Governance and risk post CrowdStrike

There has been a near frantic level of commentary about the CrowdStrike induced outage of about 8.5 million Windows devices on 19^th July. And I have no intention of revisiting the technical details or indulging in some of the finger pointing that ensued. However, if you still want to get a well informed, and in my opinion, very clear and fair analysis of what happened from a technical perspective then these two YouTube videos are a great place to start. They were made by Dave Plummer, a retired Microsoft engineer. They are relatively short at 13 and 17 minutes respectively and are easily understood for all but the most technology averse individuals.

https://www.youtube.com/watch?v=wAzEJxOo1ts

https://www.youtube.com/watch?v=ZHrayP-Y71Q

But, I think we need to change the narrative away from technical arguments about what caused the problem, or even how to mitigate the impact of a similar issue in the future, and towards a broader understanding of required business outcomes, the critical business functions that drive the attainment of those outcomes and the underpinning information technology that supports them.

Let’s be clear, I am not advocating that IT departments should place less emphasis on reducing the likelihood and impact of IT failures. Far from it. But, in a world where technological change is enabling a greater degree of flexibility and agility; that is bringing forth new business models at pace; that has led to greater collaborative interdependencies, and that fundamentally continues to change the way we all do business, requires a fundamental reset in corporate governance in general, and in corporate risk management in particular.

In the CrowdStrike event, some businesses recovered more quickly than others.

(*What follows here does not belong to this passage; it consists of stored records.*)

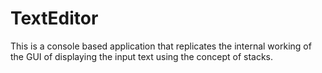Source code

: # TextEditor
This is a console based application that replicates the internal working of the GUI of displaying the input text using the concept of stacks.
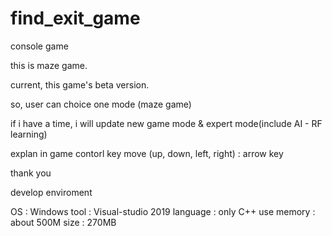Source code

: # find_exit_game
console game

this is maze game.

current, this game's beta version.

so, user can choice one mode (maze game)

if i have a time, i will update new game mode & expert mode(include AI - RF learning)

explan in game contorl key
move (up, down, left, right) : arrow key

thank you


develop enviroment

OS : Windows
tool : Visual-studio 2019
language : only C++
use memory : about 500M
size : 270MB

Anecdotal evidence suggest that some of the ones who recovered more quickly had already understood the critical importance of the business functions that relied on Windows devices and had mitigations in place that either restricted the number of devices that were affected, or enabled them to recover swiftly. Any mitigation brings its own costs and issues. It would be great to hear the views of companies who handled the CrowdStrike issue with the least disruption. How did their mitigations reduce the financial and reputational fallout? It would also be interesting to see the corporate risk registers of those companies who lost critical business transaction functionality for a significant amount of time.

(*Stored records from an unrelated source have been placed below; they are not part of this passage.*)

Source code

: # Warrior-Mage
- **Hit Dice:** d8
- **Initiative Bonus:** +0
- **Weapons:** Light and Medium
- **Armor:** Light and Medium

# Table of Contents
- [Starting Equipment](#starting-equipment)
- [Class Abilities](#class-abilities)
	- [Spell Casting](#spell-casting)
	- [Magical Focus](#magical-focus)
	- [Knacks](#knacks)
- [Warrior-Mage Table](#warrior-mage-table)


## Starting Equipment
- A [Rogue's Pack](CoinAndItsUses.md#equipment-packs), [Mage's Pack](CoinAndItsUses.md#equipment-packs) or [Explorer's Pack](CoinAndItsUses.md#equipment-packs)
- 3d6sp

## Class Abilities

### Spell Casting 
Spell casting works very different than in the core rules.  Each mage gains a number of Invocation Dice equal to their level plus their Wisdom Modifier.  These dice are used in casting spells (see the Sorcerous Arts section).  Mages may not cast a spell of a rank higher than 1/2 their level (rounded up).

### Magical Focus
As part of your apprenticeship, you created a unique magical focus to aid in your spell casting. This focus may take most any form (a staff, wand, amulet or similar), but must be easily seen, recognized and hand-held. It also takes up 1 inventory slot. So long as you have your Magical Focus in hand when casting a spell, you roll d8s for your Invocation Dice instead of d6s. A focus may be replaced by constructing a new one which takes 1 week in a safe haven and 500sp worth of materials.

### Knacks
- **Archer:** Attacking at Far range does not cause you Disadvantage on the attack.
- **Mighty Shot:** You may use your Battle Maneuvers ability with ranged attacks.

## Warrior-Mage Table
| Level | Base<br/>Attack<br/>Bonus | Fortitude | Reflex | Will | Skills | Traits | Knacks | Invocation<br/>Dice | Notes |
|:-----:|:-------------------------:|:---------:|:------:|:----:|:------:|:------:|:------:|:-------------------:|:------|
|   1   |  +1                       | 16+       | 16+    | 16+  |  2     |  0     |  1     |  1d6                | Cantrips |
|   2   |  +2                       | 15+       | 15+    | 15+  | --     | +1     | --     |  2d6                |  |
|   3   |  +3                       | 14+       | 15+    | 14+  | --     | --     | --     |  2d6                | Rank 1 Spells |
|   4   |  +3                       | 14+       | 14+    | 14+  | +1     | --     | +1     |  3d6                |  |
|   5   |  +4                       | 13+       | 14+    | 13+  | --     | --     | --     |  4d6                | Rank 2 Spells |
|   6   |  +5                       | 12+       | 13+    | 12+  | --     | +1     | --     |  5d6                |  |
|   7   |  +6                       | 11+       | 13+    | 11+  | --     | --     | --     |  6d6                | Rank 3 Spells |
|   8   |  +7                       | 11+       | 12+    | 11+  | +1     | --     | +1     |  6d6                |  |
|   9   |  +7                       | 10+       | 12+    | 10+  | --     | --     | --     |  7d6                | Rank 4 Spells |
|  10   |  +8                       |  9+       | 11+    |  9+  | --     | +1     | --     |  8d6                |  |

But let’s face it, managing risk is usually a bit of an afterthought. Spending extra money on mitigating risk always feels a bit like those insurance policies we resent signing up to. There is a greater focus on operational resiliency, and legislation like DORA, aimed at financial institutions, that should bring greater rigour, perhaps brought about by the threat of hefty fines up to 2% of turnover for failures in compliance.

However, if we keep managing risk in the same ways as before, we run the risk of seeing large scale outages over and over again. At Bloor we talk about the need for businesses to be mutable. In other words to have the ability and resilience to work in an environment of constant change. Part of being mutable is the ability to manage change in business functions. We have already got the technology and techniques to reduce our reliance on monolithic IT systems. Maybe we need to adopt a similar mindset to business functions. Perhaps, as a start, functional heads should have objectives that are outcome, not output based. If those outcomes relate to things like revenue, profit, employee attraction and retention, compliance etc. then maybe they will see the resilience of their supporting systems, and their supporting digital supply chains, as an essential enabler and focus their resources accordingly.

This is not about whether to have multi-cloud instead of a single cloud. It is not about driving tougher service level agreements with vendors. It is not about considering a mix of Windows, Apple or Linux devices. There will always be trade-offs in these decisions. But if you can’t identify and understand what functions are critical to the business and you can’t engage in a risk and mitigation discussions that both IT and business executives can understand, we are all going to be subject to increasing disruption to the services we now take for granted.